Polling Station Locations
When we explained to the UK millennials that in Norway and Sweden citizens can now vote on electronic machines in shopping centres, on trains, in airports etc, they were broadly in favour of this idea (81%). However, it was soon pointed out that if online voting was implemented then precinct/transport voting machine technology would soon become obsolete.
“Access to polling stations should be increased. I like the sound of being able to vote in as many places as possible, including shopping centres and in places of travel. It’s often difficult to get to your assigned polling station, especially for disabled people, so the closer the station the better and an increase in the number of places that can be voted at would help that.”
“The idea of being able to vote on planes and in supermarkets is quite clever but with the advance of technology this would lose significance as voters will just be able to vote online anyway.”
On a related note, Adam Coomer, a member of the Young Humanists, recently argued against having polling stations in churches citing studies suggesting that contextual priming can affect how people vote. Church polling stations could be particularly inappropriate or even off-putting for millennials. We know from our Audiomonitor UK (Feb 2015) data that only 26% of those aged 15-24 consider themselves to be Christian and just 2% regularly go to Church.
Extended Voting Period
Almost two thirds (64%) of young people in the UK were in favour of a longer time period for voting. Those in favour of being able to vote over a longer time period thought it would be a good idea because it would be easier for people who are away or busy around the time of the election to vote. In the qualitative discussions, the consensus was again broadly in favour of an extended voting period but it was thought that two months (as is the case in Norway) is too long. One of the more popular comments/suggestions was to allow one week to vote.
“Voting over a longer period – I don’t see how this can be anything but beneficial, it can encourage voting for those that are busy on the day of voting.”
“Allowing two months to cast votes is too long; people might procrastinate or put it off and eventually forget. The one-day voting system means that people who are on holiday or otherwise have difficulty accessing a polling station/postal vote during that day, no matter how long the voting hours are, might miss out. A compromise could be drawn with something like a voting week.”
The data on compulsory voting was clear: UK Millennials generally think it’s too extreme and only 38% were in favour.
“Forcing people to participate in a voting election would start to seem more like a dictatorship style system instead of the democratic method that it is trying to encourage and develop. It would be akin to using guns to force people to sign a peace treaty… not really the best image you want to project to other nations or to the populous.”

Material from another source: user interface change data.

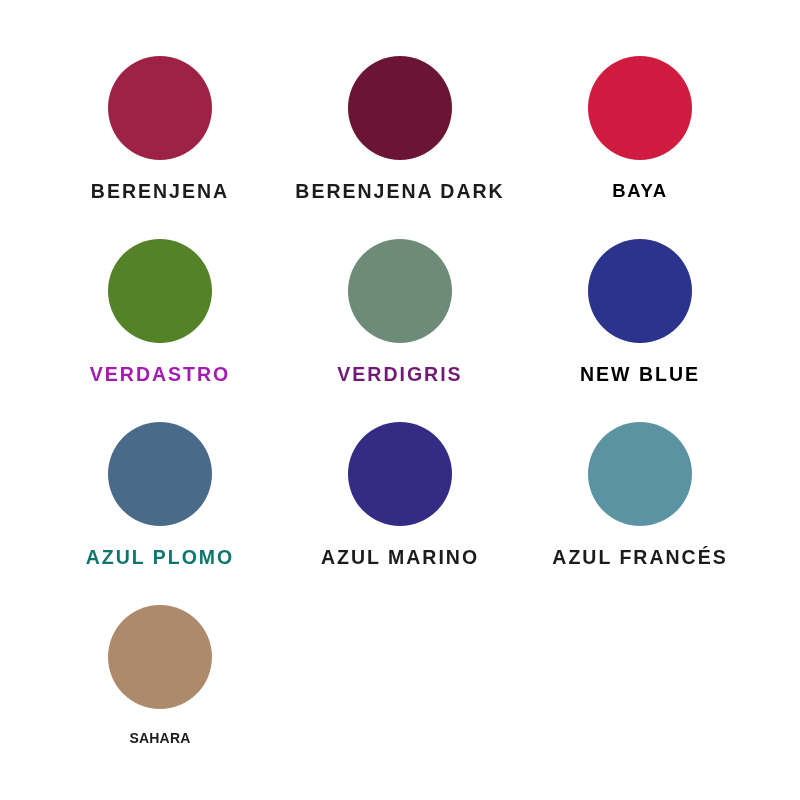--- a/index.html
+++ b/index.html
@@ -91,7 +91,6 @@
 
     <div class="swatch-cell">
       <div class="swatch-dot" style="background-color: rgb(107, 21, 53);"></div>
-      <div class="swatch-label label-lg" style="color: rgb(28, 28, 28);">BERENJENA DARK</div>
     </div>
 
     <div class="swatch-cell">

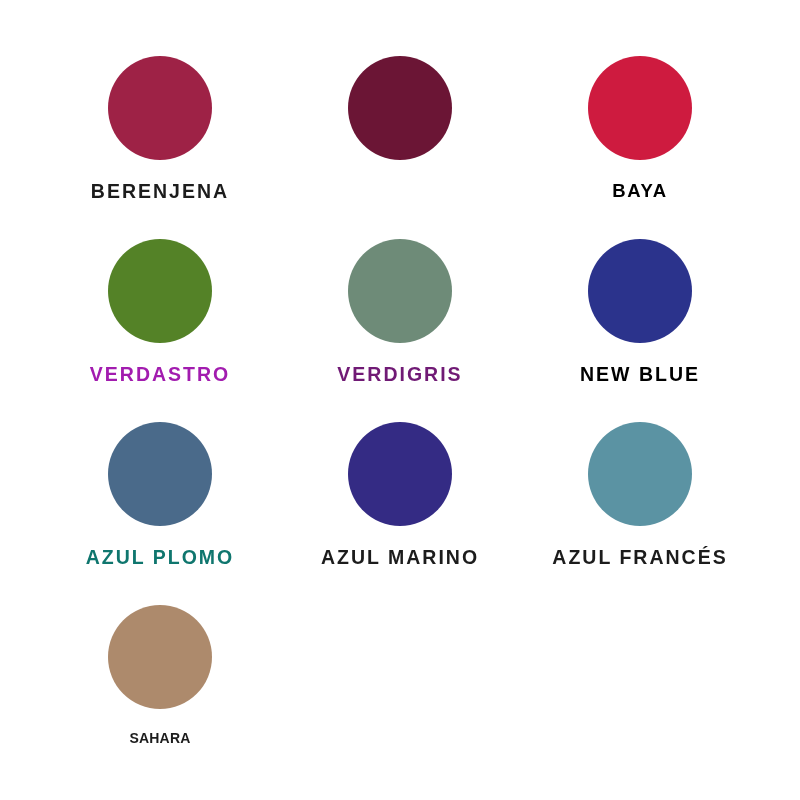--- a/index.html
+++ b/index.html
@@ -95,7 +95,7 @@
 
     <div class="swatch-cell">
       <div class="swatch-dot" style="background-color: rgb(206, 27, 63);"></div>
-      <div class="swatch-label label-md" style="color: #000000;">BAYA</div>
+      <div class="swatch-label label-md" style="color: #7f1d1d;">BAYA</div>
     </div>
 
     <div class="swatch-cell">

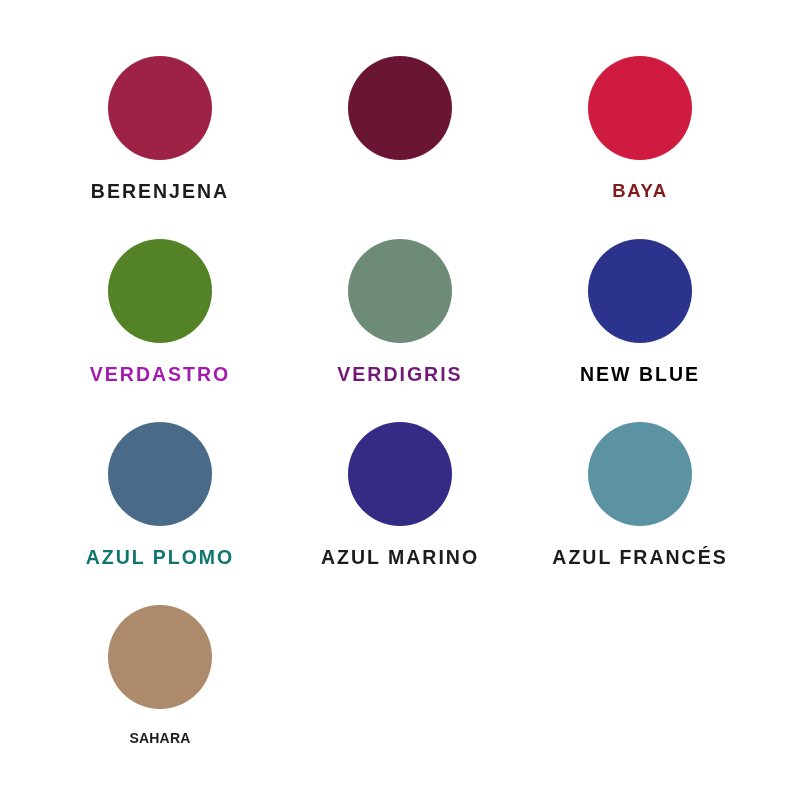--- a/index.html
+++ b/index.html
@@ -100,7 +100,7 @@
 
     <div class="swatch-cell">
       <div class="swatch-dot" style="background-color: rgb(84, 130, 39);"></div>
-      <div class="swatch-label label-lg" style="color: #a21caf;">VERDASTRO</div>
+      <div class="swatch-label label-lg" style="color: #4d7c0f;">VERDASTRO</div>
     </div>
 
     <div class="swatch-cell">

“Compulsory voting sounds a bit extreme and difficult to enforce. It might also lead to people making rash rather than informed decisions about who to vote for.”
Looking beyond the Millennial Dialogue project, there is evidence from the voter turnout numbers that voting systems have a big impact on youth voter turnout. At the 2010 election, 44% of Britons aged between 18 and 24 voted, compared with 76% of those aged 65 and over. The difference is less stark in other countries with more representative voting systems. For example, in the 2013 German mixed-member proportion election, 64% of first-time voters cast their ballots, compared with 75% for over-70s. Britain’s first-past-the-post system holds down the smaller insurgent parties – like the Green Party – which are popular among young voters but stand no chance of winning more than a handful of seats, making voting seem less effective.